Once you make the switch you won't regret it, the rotary is so much nicer to use once you're used to the handling. When you've learnt to relax and work with the machine and contours of the car it's so much smoother - switching back to the DA after the rotary feels like its going to shake you're arms off :doublesho!

Best thing I did after buying the rotary was to attend a course, it's a confidence thing to start with and having someone there who knows what they're doing is a huge help. As others have said smaller pads are easier to control, and a good backing plate helps a lot - I've got the Gloss-It plates and love them, but some seem to prefer a stiffer plate.


----------



## Mike_Rose (Jul 21, 2008)

mike_shrops said:


> Once you make the switch you won't regret it, the rotary is so much nicer to use once you're used to the handling.
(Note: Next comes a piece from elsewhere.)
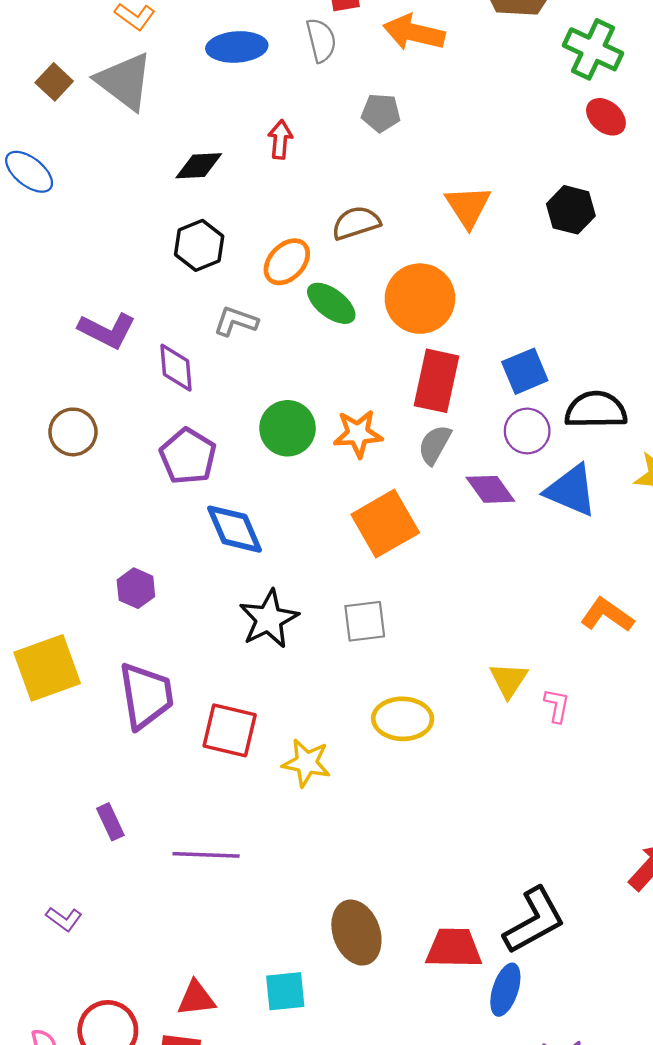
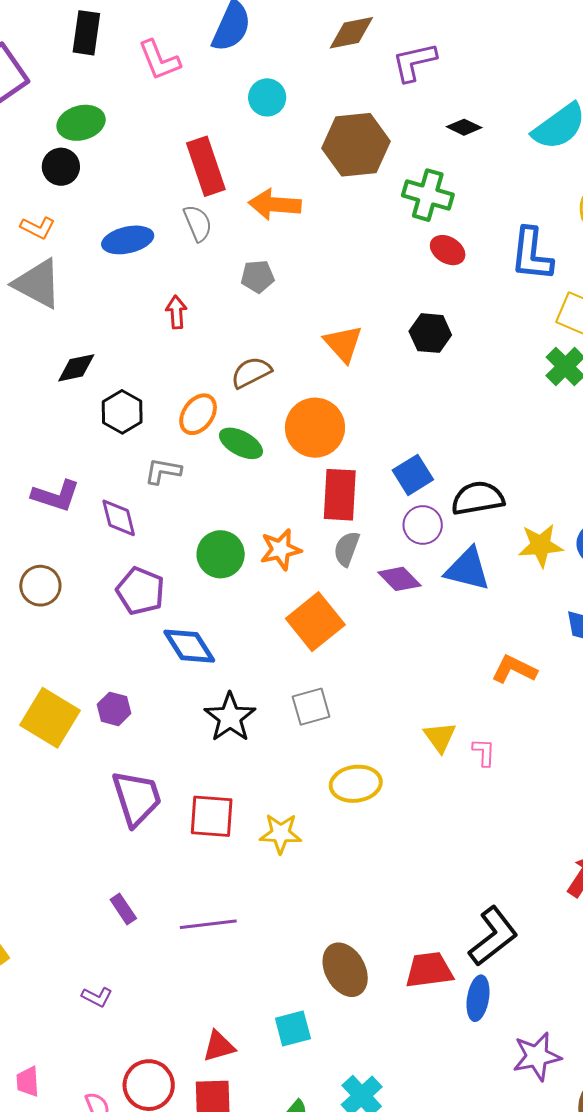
black diamond: (199, 166) -> (76, 368), moved
yellow square: (47, 668) -> (50, 718), moved, turned -30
When you've learnt to relax and work with the machine and contours of the car it's so much smoother - switching back to the DA after the rotary feels like its going to shake you're arms off :doublesho!
> 
> Best thing I did after buying the rotary was to attend a course, it's a confidence thing to start with and having someone there who knows what they're doing is a huge help. As others have said smaller pads are easier to control, and a good backing plate helps a lot - I've got the Gloss-It plates and love them, but some seem to prefer a stiffer plate.


You know what, I'm gonna select rotary on that course I mentioned - might as well as I follow the guides to the letter when it comes to machine polishing so might as well take the plunge.

Thanks fella.


----------



## Pablo_uk (Feb 20, 2010)

I attended the North West machine poishing course that was run by Mirror Finish and Karl_Liverpool and it was such good value. We all learnt that the rotary isnt to be feared at all just handled with respect.

Making sure that the pad is properly primed before you start also makes a huge difference. Which rotary did you buy? Are you using it with the handle on or off as Karl showed that it was much easier to control with the handle removed and your hand placed over the head.


----------